Au cours de sa longue et brillante carrière politique, notre Honorable Président de l'Assemblée nationale, M. Hama Amadou, s'est beaucoup occupé de la justice: il a en particulier instrumentalisé ses instances, manipulant les juges tels des pions, concoctant les textes et les révisant selon les besoins du jour, envoyant nombre de ses concitoyens en prison, les journalistes mal-pensants restant parmi les plus prisés. Il a par ailleurs développé les infrastructures carcérales, avant d'en être lui-même pensionnaire.
M. Hama Amadou a aussi abondamment parlé de la Justice, sur différentes tribunes. Ses propres démêlés avec la Justice ont forgé ses convictions sur ce secteur. Mais celles-ci varient autant que l'homme: selon les circonstances. Les juges sont des gens ''bien'', indépendants lorsqu'ils rendent une décision favorable. Dans le cas contraire, ils sont aux ordres...
En fait, M. Hama fait confiance en la justice lorsqu'il en tire les ficelles. Ce qui n'est plus possible depuis quelque trois petites années. En effet, les principes de séparation des pouvoirs et de l'indépendance de la justice sont une réalité tangible au Niger, comme en témoignent tous les processus de traitement des affaires judiciaires.
Tous les magistrats le savent, ainsi que leurs collaborateurs. Cela a permis à des camarades de M. Hama, sur qui pesaient pourtant de graves soupçons de tentative de déstabilisation, de ne pas rester en prison. Cela a fait que des militants du régime en place croupissent dans des geôles de l'Etat. Cela a permis au Niger de surmonter toutes les épreuves qu'on a voulu en vain transformer en crises institutionnelles, par le biais des recours à la Cour Constitutionnelle, dont l'opposition actuelle a fait largement usage.

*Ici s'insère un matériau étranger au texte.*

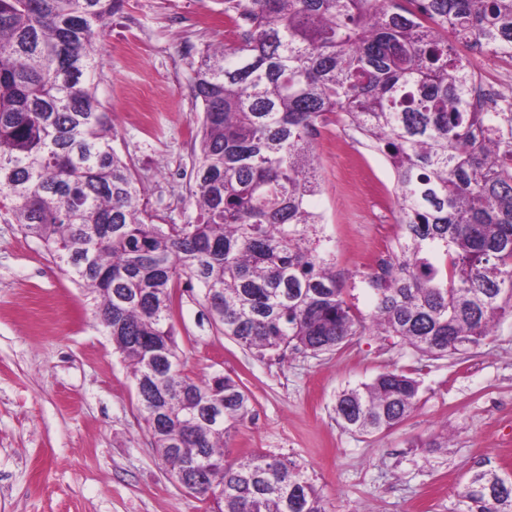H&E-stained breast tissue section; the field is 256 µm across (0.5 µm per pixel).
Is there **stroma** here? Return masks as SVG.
<instances>
[{"label":"stroma","mask_w":512,"mask_h":512,"mask_svg":"<svg viewBox=\"0 0 512 512\" xmlns=\"http://www.w3.org/2000/svg\"><path fill=\"white\" fill-rule=\"evenodd\" d=\"M224 0H127L98 37L97 95L161 222L192 213L188 181L200 50L234 41ZM321 188L311 205L336 273L362 314L372 301L360 258L399 233L396 210L376 212L374 184L393 196L389 162L328 119L314 143ZM172 321L182 370L223 374L251 396L228 441L231 457L284 454L306 470L327 512H459L471 475L512 477V315L478 348L422 357L398 338L365 333L333 353L260 358L207 317L200 288H178ZM412 372L417 409L395 429L342 428L338 393L382 371ZM444 437L447 447H430ZM150 444L127 363L85 292L0 207V512H205Z\"/></svg>","instance_id":"35a3bbf8"}]
</instances>
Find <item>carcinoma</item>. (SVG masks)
<instances>
[{"mask_svg": "<svg viewBox=\"0 0 512 512\" xmlns=\"http://www.w3.org/2000/svg\"><path fill=\"white\" fill-rule=\"evenodd\" d=\"M116 0H0V206L87 290L128 362L152 445L207 512H326L295 461L224 442L250 412L233 378L183 373L175 290L264 356L335 351L368 326L441 358L512 314V112L476 111L457 45L512 49V0H224L237 39L199 53L190 198L158 224L97 98L96 37ZM356 129L395 175L401 234L367 275L365 321L316 239L317 128ZM420 383L401 369L342 391L371 434L402 423ZM462 512H512V478L473 474Z\"/></svg>", "mask_w": 512, "mask_h": 512, "instance_id": "carcinoma-1", "label": "carcinoma"}]
</instances>
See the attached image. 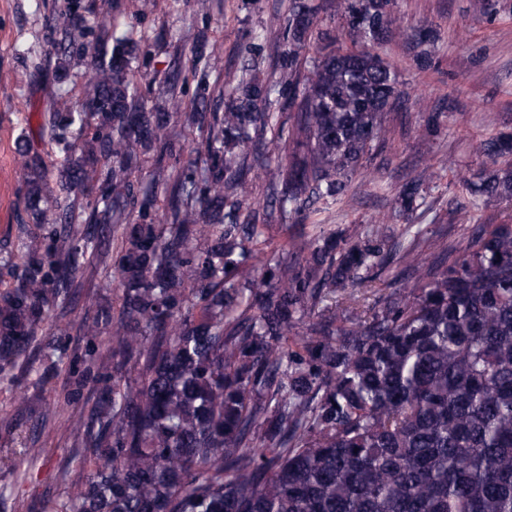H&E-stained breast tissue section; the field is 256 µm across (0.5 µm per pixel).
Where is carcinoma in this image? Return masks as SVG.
Segmentation results:
<instances>
[{"label": "carcinoma", "mask_w": 512, "mask_h": 512, "mask_svg": "<svg viewBox=\"0 0 512 512\" xmlns=\"http://www.w3.org/2000/svg\"><path fill=\"white\" fill-rule=\"evenodd\" d=\"M192 2L221 18L238 8ZM392 5L344 0L330 31L314 0H277L282 38L218 70L224 43L186 21L150 97L139 62L165 26L121 28L91 5L52 13L62 90L40 114L42 150L15 130L24 182L0 382L33 371L46 335L63 349L39 379L74 339L88 357L107 343L112 375L87 367L54 400L15 399L36 413L12 464L21 479L45 460L48 428L88 470L58 466L67 491L51 512H512V221L466 225L464 249L421 237L424 212L453 227L461 214L427 202L425 164L365 227L307 225L359 203L353 179L384 185L389 160L368 156L411 131L383 54L400 43L426 70L440 34L400 33ZM260 59L280 77H261ZM478 152L466 189L512 202V132ZM87 269L112 301L76 286Z\"/></svg>", "instance_id": "obj_1"}]
</instances>
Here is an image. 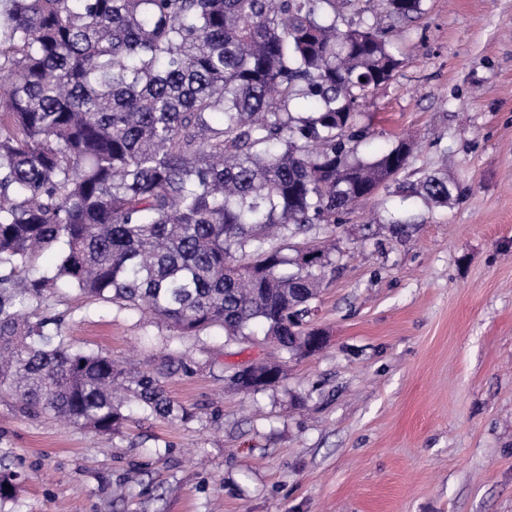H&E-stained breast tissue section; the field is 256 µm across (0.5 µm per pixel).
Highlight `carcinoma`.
<instances>
[{"label":"carcinoma","mask_w":512,"mask_h":512,"mask_svg":"<svg viewBox=\"0 0 512 512\" xmlns=\"http://www.w3.org/2000/svg\"><path fill=\"white\" fill-rule=\"evenodd\" d=\"M0 0V389L26 413L110 434L136 410L170 421L168 369L126 374L31 309L61 289L147 313L183 336L260 323L305 356L331 230L410 165L371 157L363 112L402 61L395 24L423 0ZM446 205L448 180L409 190ZM58 251L50 269L39 266ZM250 366L251 392L278 384ZM19 475L0 465V501Z\"/></svg>","instance_id":"1"}]
</instances>
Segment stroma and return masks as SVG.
<instances>
[{"label":"stroma","instance_id":"obj_1","mask_svg":"<svg viewBox=\"0 0 512 512\" xmlns=\"http://www.w3.org/2000/svg\"><path fill=\"white\" fill-rule=\"evenodd\" d=\"M423 7L365 108L378 140L412 142L410 167L336 230L310 318L323 349L292 358L259 328L181 336L53 295L35 316L76 346L132 372L172 362L163 389L189 416L105 435L0 397V459L22 474L0 512H512V0ZM427 172L447 175V206L402 192ZM273 357L277 386L231 385Z\"/></svg>","mask_w":512,"mask_h":512}]
</instances>
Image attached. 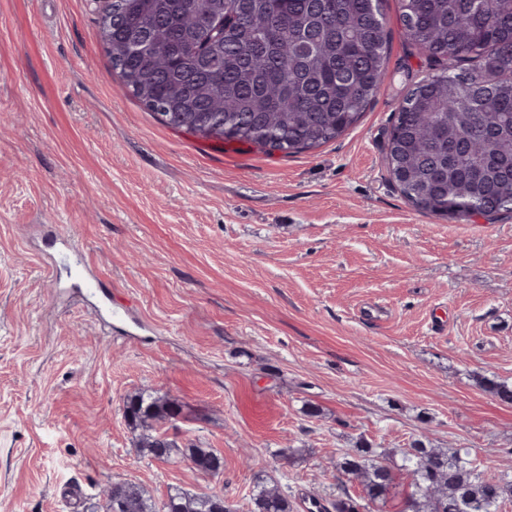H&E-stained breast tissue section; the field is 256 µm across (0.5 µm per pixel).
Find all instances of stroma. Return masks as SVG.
<instances>
[{"mask_svg":"<svg viewBox=\"0 0 512 512\" xmlns=\"http://www.w3.org/2000/svg\"><path fill=\"white\" fill-rule=\"evenodd\" d=\"M103 5L0 0V512H102L121 479L249 512L260 471L325 500L362 442L512 475V404L480 384L512 383V216L439 218L390 181V119L432 72L398 0L380 94L289 155L149 112L112 69ZM140 391L183 404L167 432L216 449L219 476L139 453Z\"/></svg>","mask_w":512,"mask_h":512,"instance_id":"1","label":"stroma"}]
</instances>
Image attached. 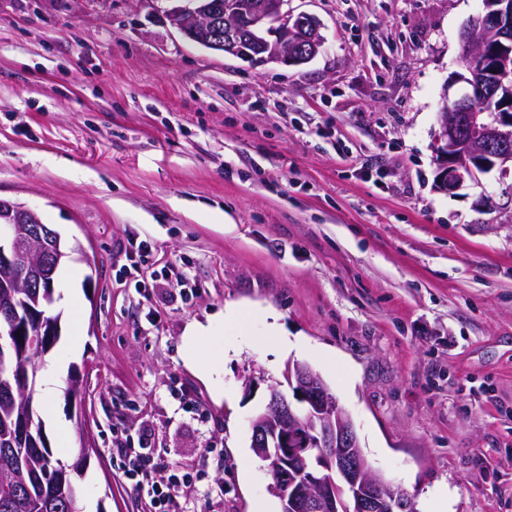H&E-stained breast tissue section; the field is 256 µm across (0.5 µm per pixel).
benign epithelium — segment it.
I'll return each mask as SVG.
<instances>
[{
    "label": "benign epithelium",
    "mask_w": 512,
    "mask_h": 512,
    "mask_svg": "<svg viewBox=\"0 0 512 512\" xmlns=\"http://www.w3.org/2000/svg\"><path fill=\"white\" fill-rule=\"evenodd\" d=\"M288 0H224L217 5L175 6L170 21L206 48L255 65L308 63L321 50L320 21L294 13ZM468 90L454 112H438L437 188L453 193L487 170L512 173V113L496 112L512 97V0H491L462 32ZM83 252L67 247L39 213L0 199V284L55 292L56 271ZM288 389L268 387L264 407L251 420V448L272 477L281 512H413L400 490L365 458L348 412L320 375L305 363L288 370ZM302 407L293 406V402Z\"/></svg>",
    "instance_id": "benign-epithelium-1"
}]
</instances>
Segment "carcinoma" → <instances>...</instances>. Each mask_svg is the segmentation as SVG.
Instances as JSON below:
<instances>
[{
    "label": "carcinoma",
    "mask_w": 512,
    "mask_h": 512,
    "mask_svg": "<svg viewBox=\"0 0 512 512\" xmlns=\"http://www.w3.org/2000/svg\"><path fill=\"white\" fill-rule=\"evenodd\" d=\"M54 300L44 298L41 290L27 288L18 291L0 287V309L14 312L16 325L3 324L0 335V512H69L72 497H81L77 478L86 466L80 456L70 463L55 457L44 443L34 448L18 443L3 422L25 411L33 419L32 434L42 430V419L36 408V398L23 390V377L29 364L40 365L42 357L58 340L56 336L38 338L30 311L50 316L47 309Z\"/></svg>",
    "instance_id": "cac0c4a2"
}]
</instances>
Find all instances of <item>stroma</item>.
<instances>
[{
	"label": "stroma",
	"instance_id": "stroma-1",
	"mask_svg": "<svg viewBox=\"0 0 512 512\" xmlns=\"http://www.w3.org/2000/svg\"><path fill=\"white\" fill-rule=\"evenodd\" d=\"M291 6L321 51L253 67L167 0H0V199L85 250L38 373L49 444L89 449L87 512H143L119 445L192 475L184 512H281L250 420L298 360L413 507L512 512V175L435 188L482 0Z\"/></svg>",
	"mask_w": 512,
	"mask_h": 512
}]
</instances>
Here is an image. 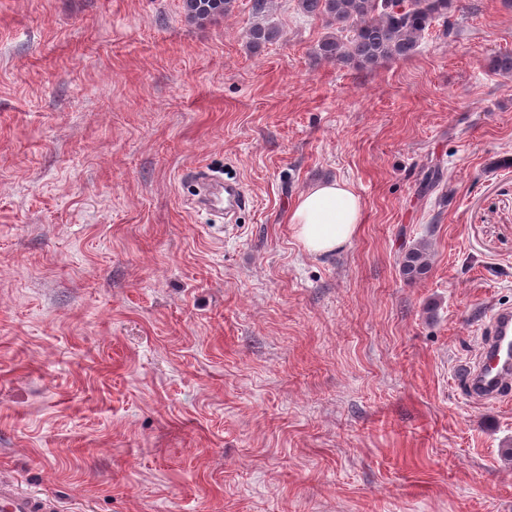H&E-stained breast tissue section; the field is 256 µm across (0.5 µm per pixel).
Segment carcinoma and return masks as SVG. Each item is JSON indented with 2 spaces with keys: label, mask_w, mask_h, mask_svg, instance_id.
I'll list each match as a JSON object with an SVG mask.
<instances>
[{
  "label": "carcinoma",
  "mask_w": 512,
  "mask_h": 512,
  "mask_svg": "<svg viewBox=\"0 0 512 512\" xmlns=\"http://www.w3.org/2000/svg\"><path fill=\"white\" fill-rule=\"evenodd\" d=\"M250 3L254 19L247 31L250 42L258 47L277 40L280 31L267 22L273 0ZM297 8L308 17L323 19L335 30L318 46L324 59L362 69L411 56L435 21L443 39L454 41L459 35L454 19L456 0H414L413 8L404 12L395 10V0H297ZM489 67L512 75V54L492 56ZM430 266V251L424 243L413 245L403 256V274L409 280L422 278Z\"/></svg>",
  "instance_id": "cac0c4a2"
}]
</instances>
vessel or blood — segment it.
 I'll return each mask as SVG.
<instances>
[{
	"label": "vessel or blood",
	"instance_id": "b4317fda",
	"mask_svg": "<svg viewBox=\"0 0 512 512\" xmlns=\"http://www.w3.org/2000/svg\"><path fill=\"white\" fill-rule=\"evenodd\" d=\"M207 194L204 206L213 214L223 215L245 208L248 199L241 186L217 181L210 172L196 174ZM462 384L474 400L499 402L512 394V307L496 309L483 342V359L475 365H462ZM58 503L24 490L17 480L0 476V512H58Z\"/></svg>",
	"mask_w": 512,
	"mask_h": 512
}]
</instances>
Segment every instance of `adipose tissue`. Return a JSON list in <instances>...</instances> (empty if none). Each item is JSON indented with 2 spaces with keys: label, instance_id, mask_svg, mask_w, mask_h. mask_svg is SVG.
Returning a JSON list of instances; mask_svg holds the SVG:
<instances>
[{
  "label": "adipose tissue",
  "instance_id": "ef3b65f1",
  "mask_svg": "<svg viewBox=\"0 0 512 512\" xmlns=\"http://www.w3.org/2000/svg\"><path fill=\"white\" fill-rule=\"evenodd\" d=\"M362 212L363 201L355 189L333 180L303 191L287 219L302 249L318 256L343 249L354 238Z\"/></svg>",
  "mask_w": 512,
  "mask_h": 512
}]
</instances>
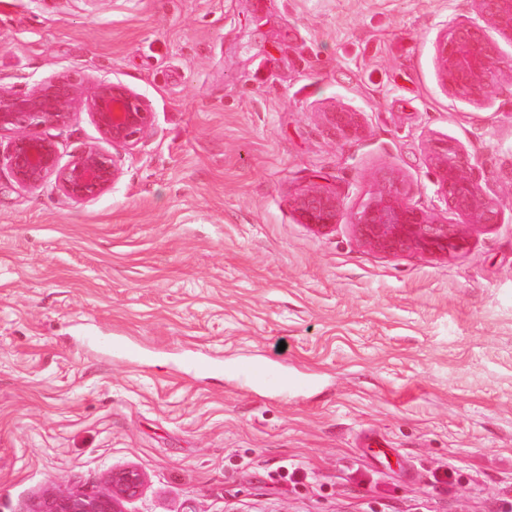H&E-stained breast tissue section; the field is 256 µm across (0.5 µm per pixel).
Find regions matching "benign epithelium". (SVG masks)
Here are the masks:
<instances>
[{"label": "benign epithelium", "mask_w": 512, "mask_h": 512, "mask_svg": "<svg viewBox=\"0 0 512 512\" xmlns=\"http://www.w3.org/2000/svg\"><path fill=\"white\" fill-rule=\"evenodd\" d=\"M473 2L477 19L453 26L439 40L438 72L446 90L480 101L489 94L500 63L497 42L488 31L512 40V0ZM78 105L87 109L102 140L112 145V152L88 144L62 167L56 145L40 130L70 123ZM334 116L344 129H357L359 113L341 108ZM153 122L146 98L128 85L104 78L86 87L74 74L59 73L23 92L0 90V133L11 134L6 149L0 151V164L6 165L21 186L36 188L54 175L65 197H96L119 180L124 155L135 150ZM432 164L438 193L448 210L465 217L469 225L500 223L498 205L484 194L454 142L437 143ZM293 207L301 223L320 233L335 229L342 214L338 194L319 188L300 193ZM352 224L364 244L389 255L415 251L446 257L468 245L464 225L432 218L405 201L391 184L359 206ZM107 483L109 493L105 495H50L37 504L35 512H123V502L141 492L144 476L127 467L110 472Z\"/></svg>", "instance_id": "benign-epithelium-1"}]
</instances>
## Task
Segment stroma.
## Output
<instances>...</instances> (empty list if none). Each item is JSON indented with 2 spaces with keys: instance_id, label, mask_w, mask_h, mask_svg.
I'll return each mask as SVG.
<instances>
[{
  "instance_id": "1",
  "label": "stroma",
  "mask_w": 512,
  "mask_h": 512,
  "mask_svg": "<svg viewBox=\"0 0 512 512\" xmlns=\"http://www.w3.org/2000/svg\"><path fill=\"white\" fill-rule=\"evenodd\" d=\"M472 0H0V89L76 70L154 123L107 192L0 170V512L145 483L124 512H512V41L488 96L443 88ZM359 112L341 130L333 113ZM60 165L101 136L47 126ZM455 141L501 221L387 255V181L441 221ZM336 190L333 231L291 202ZM273 361L242 381L235 366Z\"/></svg>"
}]
</instances>
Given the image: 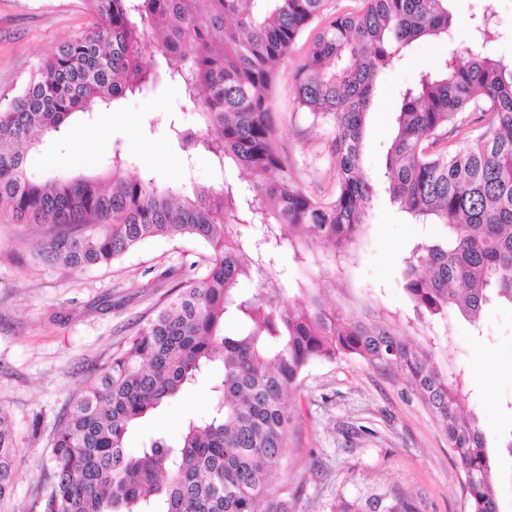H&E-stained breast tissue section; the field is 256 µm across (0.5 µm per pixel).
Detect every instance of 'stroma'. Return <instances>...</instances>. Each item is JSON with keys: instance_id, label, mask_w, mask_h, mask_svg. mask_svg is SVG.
I'll list each match as a JSON object with an SVG mask.
<instances>
[{"instance_id": "stroma-1", "label": "stroma", "mask_w": 512, "mask_h": 512, "mask_svg": "<svg viewBox=\"0 0 512 512\" xmlns=\"http://www.w3.org/2000/svg\"><path fill=\"white\" fill-rule=\"evenodd\" d=\"M447 43L421 40L408 48L380 81L367 116L363 162L375 178L369 226L360 259L347 277L357 303L409 312L402 260L428 226L409 223L386 191V151L394 135L396 95L420 71L436 65L448 45H471L475 25L490 15L497 40L486 51L512 59V0H452ZM86 0H0V108L18 95L41 59L64 39L92 23ZM313 25L297 40L271 105L279 123L277 146L310 193L330 195L335 158L333 132L296 111L290 76L312 39ZM198 129L197 110L173 85L123 99L107 112L73 123L65 135L45 141L26 162L30 177L99 171L120 149L158 187L191 192L220 180L236 181L233 166L217 169L203 151L184 159L169 127ZM49 227L0 214V411L12 422L17 448L15 480L0 512H23L43 473L53 465L50 436L73 404L84 376L100 372L127 337L166 303L181 275H203L208 246L190 236L154 238L104 266L67 268L37 262L35 240ZM312 264L281 252L280 264L297 297L299 284L316 282L333 293L323 242L310 244ZM448 360L464 370L470 406L488 437L491 457L503 470L512 458L498 450L512 433V309L488 305L480 330L460 315L434 320L430 329ZM221 369L199 376L176 399L130 428L125 446L141 447L148 435L175 438L188 419L209 412ZM291 423L285 461L270 484L291 512H329L338 492L372 488L420 504L423 512H468L464 472L430 407L392 369L359 358L321 362L307 369L288 400Z\"/></svg>"}]
</instances>
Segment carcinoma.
<instances>
[{"label": "carcinoma", "instance_id": "carcinoma-1", "mask_svg": "<svg viewBox=\"0 0 512 512\" xmlns=\"http://www.w3.org/2000/svg\"><path fill=\"white\" fill-rule=\"evenodd\" d=\"M356 13L333 0H87L95 19L59 43L21 93L0 110V209L45 224L33 254L50 265H107L155 237L192 236L210 248L205 274L185 277L154 318L83 381L52 434L55 465L43 473L28 512H291L270 492L285 457L288 395L311 365L342 357L395 369L432 409L465 474L469 512H499V473L462 370L440 365L427 325L458 311L479 328L483 308L512 306V61L484 52L498 37L490 17L474 46L448 49L439 66L399 92L387 150L391 202L413 224L441 225L404 257L412 313L355 304L345 286L367 227L373 179L362 162L367 111L385 72L422 38L446 39L449 0H363ZM323 24L291 77L296 110L334 130V195L298 183L275 145L270 97L278 64L313 23ZM174 61L164 73L153 50ZM197 105L202 128L170 123L192 156L201 148L240 183L161 192L115 151L100 174L31 179L28 154L74 118L90 119L161 81ZM479 112L485 130L455 148L447 134ZM260 224L245 235L244 224ZM322 240L340 299L301 287L288 301L278 255L308 262ZM260 293L239 294L252 273ZM236 318L239 334H224ZM220 367L217 401L172 440L152 435L131 453L138 419ZM16 446L0 413V501L10 495ZM329 512H421L396 493L336 496Z\"/></svg>", "mask_w": 512, "mask_h": 512}]
</instances>
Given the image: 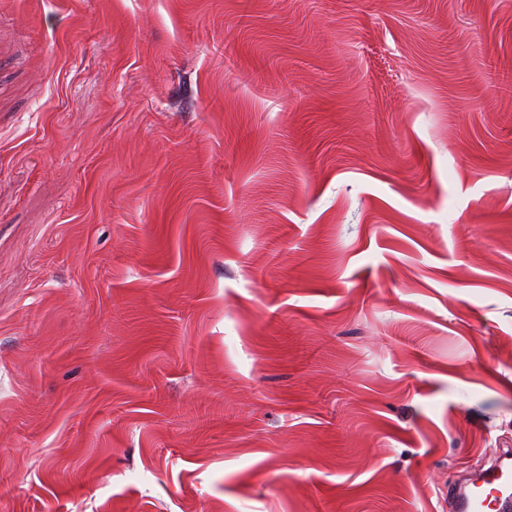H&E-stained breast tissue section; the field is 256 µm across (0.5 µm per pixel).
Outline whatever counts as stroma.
<instances>
[{"mask_svg":"<svg viewBox=\"0 0 512 512\" xmlns=\"http://www.w3.org/2000/svg\"><path fill=\"white\" fill-rule=\"evenodd\" d=\"M512 444V0H0V512H448Z\"/></svg>","mask_w":512,"mask_h":512,"instance_id":"stroma-1","label":"stroma"}]
</instances>
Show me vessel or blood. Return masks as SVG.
<instances>
[{
    "label": "vessel or blood",
    "instance_id": "b4317fda",
    "mask_svg": "<svg viewBox=\"0 0 512 512\" xmlns=\"http://www.w3.org/2000/svg\"><path fill=\"white\" fill-rule=\"evenodd\" d=\"M452 512H512V451L500 450L479 474L448 490Z\"/></svg>",
    "mask_w": 512,
    "mask_h": 512
}]
</instances>
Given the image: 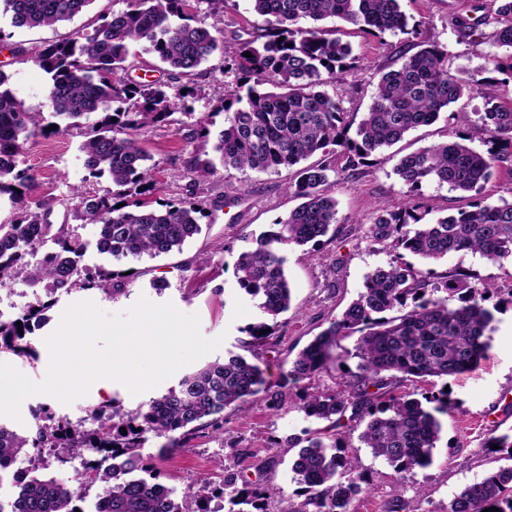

Depuis quelque temps donc, la Justice n'est pas du bon côté... de M. Hama. Et lui de crier au complot politique et au harcèlement judiciaire: son épouse est impliquée dans une affaire de trafic de bébés? C'est politique, et c'est lui qui est visé! Le libre jeu des alliances au sein de l'hémicycle? Même si sous tous les cieux du monde il est la manifestation des rapports de forces politiques, au Niger M. Hama y voit une machination visant à l'éjecter de son poste et une entrave à sa victoire annoncée en 2016. Notez bien, il est le seul à s'octroyer cette position, alors qu'il n'est ni chef de file de l'opposition ni celui qui était arrivé deuxième à l'élection de 2011.
La dernière histoire de M. Hama avec la Justice, vous la connaissez: après avoir écrit en début de semaine à la Cour constitutionnelle pour lui demander si la procédure soumise au bureau de l'Assemblée le concernant était régulière, il n'a nullement attendu la réponse de l'auguste institution. On apprend ainsi que depuis mercredi, notre président de l'Assemblée nationale s'est introduit clandestinement dans le Burkina Faso voisin, où il tente de se faire passer pour un réfugié politique.
Ils ne sont certes pas amis, mais M. Hama et la Justice sont des inséparables.